I need a random for a uint32. I tried as randomSeed() both millis() and analogRead() of a disconnected pin.
With the first one, I get always increasing random numbers. With the second I get "very close" numbers. Big failure.
So, what's the point of having a random() function when I actually have to generate myself the random seed with large entropy? At the end I end up writing the random() myself
The point of having a random() function is speed, especially when you need more than 1 random number in your program. A good seed could take 100ms. While calling random() takes a fraction of that time.
As a seed you could take the LSB of analogRead() on a disconnected pin and read it multiple times to construct your seed.
A good question to ask yourself is how random do they really need to be? What is the purpous of your random number?
I need it to assign UUID so that the collision of two identical UUID is statistically improbable.
For the small number of UUID I need, a uniformly distributed random in 0-uint32MAX is good enough, and the Entropy library seems to have what I need :).
Thanks.
A good question to ask yourself is how random do they really need to be? What is the purpous of your random number?
Random enough" is where I always start - You can get deeply into the philosophy of randomness or you can simply shoot for something "humanly unpredectable", etc.
One way to improve it is to use millis() with a push-button so it "grabs" a seed when you press the button (if that's practical for your application).
Or, I haven't tried this but you could attach a "long wire" to a floating analog pin to act as an antenna picking-up the electromagnetic AC power line radiation. (If you've ever touched an audio input and heard a "buzz", that's what I'm talking about.) Of if your device has a power supply with a regular AC transformer you can tap-into the transformer secondary (after biasing and adjusting the voltage as necessary). Or you could build sine-wave or triangle wave oscillator to generate "random" analog readings.
Jane Nordholt's Entropy Engine, currently a hot selling item for those who want to generate random seed numbers, uses the chaotic jostling of photons to generate random numbers.
// random seed 1.04
//
// produces a generally random number based on processing
// error voltages from the readings taken from the analog to digital
// conversion port
// on the Arduino
// 2016-02-17 32 bit test/demo version
const byte analogPort = A1;
const int BUCKET_SIZE = 64;
int buckets[BUCKET_SIZE];
void setup() {
Serial.begin(9600);
}
void loop() {
long temp = getRandomSeed(31);
buckets[temp%BUCKET_SIZE]++;
for (int i = 0; i < BUCKET_SIZE; i++)
{
if (buckets[i] == 0)
{
Serial.print(' ');
}
else
{
Serial.print(buckets[i]);
}
Serial.print(' ');
}
Serial.println('*');
}
long getRandomSeed(int numBits)
{
// magic numbers tested 2016-03-28
// try to speed it up
// Works Well.
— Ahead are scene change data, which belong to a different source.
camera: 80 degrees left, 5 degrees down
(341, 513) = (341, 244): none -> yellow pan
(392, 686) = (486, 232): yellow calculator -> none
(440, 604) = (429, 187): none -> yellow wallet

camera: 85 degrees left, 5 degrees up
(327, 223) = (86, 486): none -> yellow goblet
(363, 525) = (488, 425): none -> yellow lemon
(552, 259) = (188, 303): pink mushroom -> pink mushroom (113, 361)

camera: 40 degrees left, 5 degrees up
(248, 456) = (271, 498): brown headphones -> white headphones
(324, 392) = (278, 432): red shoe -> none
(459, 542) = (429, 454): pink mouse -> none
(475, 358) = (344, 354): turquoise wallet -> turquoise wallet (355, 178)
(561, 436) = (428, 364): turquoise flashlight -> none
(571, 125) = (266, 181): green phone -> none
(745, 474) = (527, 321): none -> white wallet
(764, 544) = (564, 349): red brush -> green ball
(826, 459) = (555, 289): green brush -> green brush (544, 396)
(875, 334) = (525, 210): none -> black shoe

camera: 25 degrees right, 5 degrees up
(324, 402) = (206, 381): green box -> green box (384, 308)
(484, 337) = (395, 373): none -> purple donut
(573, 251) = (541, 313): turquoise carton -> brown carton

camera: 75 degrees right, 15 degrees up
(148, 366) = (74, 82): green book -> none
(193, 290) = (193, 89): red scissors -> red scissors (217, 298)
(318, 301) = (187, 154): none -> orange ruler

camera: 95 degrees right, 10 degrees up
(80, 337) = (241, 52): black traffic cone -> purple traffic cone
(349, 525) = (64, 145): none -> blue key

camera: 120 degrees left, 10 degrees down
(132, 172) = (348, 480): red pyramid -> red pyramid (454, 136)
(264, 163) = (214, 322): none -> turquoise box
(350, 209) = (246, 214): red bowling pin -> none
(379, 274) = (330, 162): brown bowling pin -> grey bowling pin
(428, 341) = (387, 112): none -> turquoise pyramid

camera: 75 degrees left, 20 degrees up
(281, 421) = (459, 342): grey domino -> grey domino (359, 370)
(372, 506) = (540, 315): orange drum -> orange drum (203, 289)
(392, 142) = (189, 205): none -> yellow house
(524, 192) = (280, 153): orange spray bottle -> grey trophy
Keep!
//
if (numBits > 31 or numBits <1) numBits = 31; // limit input range
const int baseIntervalMs = 1UL; // minumum wait time
const byte sampleSignificant = 7; // modulus of the input sample
const byte sampleMultiplier = 10; // ms per sample digit difference
const byte hashIterations = 3;
int intervalMs = 0;
unsigned long reading;
long result = 0;
int tempBit = 0;
Serial.print("randomizing...");
pinMode(analogPort, INPUT_PULLUP);
pinMode(analogPort, INPUT);
delay(200);
// Now there will be a slow decay of the voltage,
// about 8 seconds
// so pick a point on the curve
// offset by the processed previous sample:
//
for (int bits = 0; bits < numBits; bits++)
{
Serial.print('*');
for (int i = 0; i < hashIterations; i++)
{
// Serial.print(' ');
// Serial.print( hashIterations - i );
delay(baseIntervalMs + intervalMs);
// take a sample
reading = analogRead(analogPort);
tempBit ^= reading & 1;
// take the low "digits" of the reading
// and multiply it to scale it to
// map a new point on the decay curve:
intervalMs = (reading % sampleSignificant) * sampleMultiplier;
}
result |= (long)(tempBit & 1) << bits;
}
Serial.println(result);
// Serial.println();
return result;
}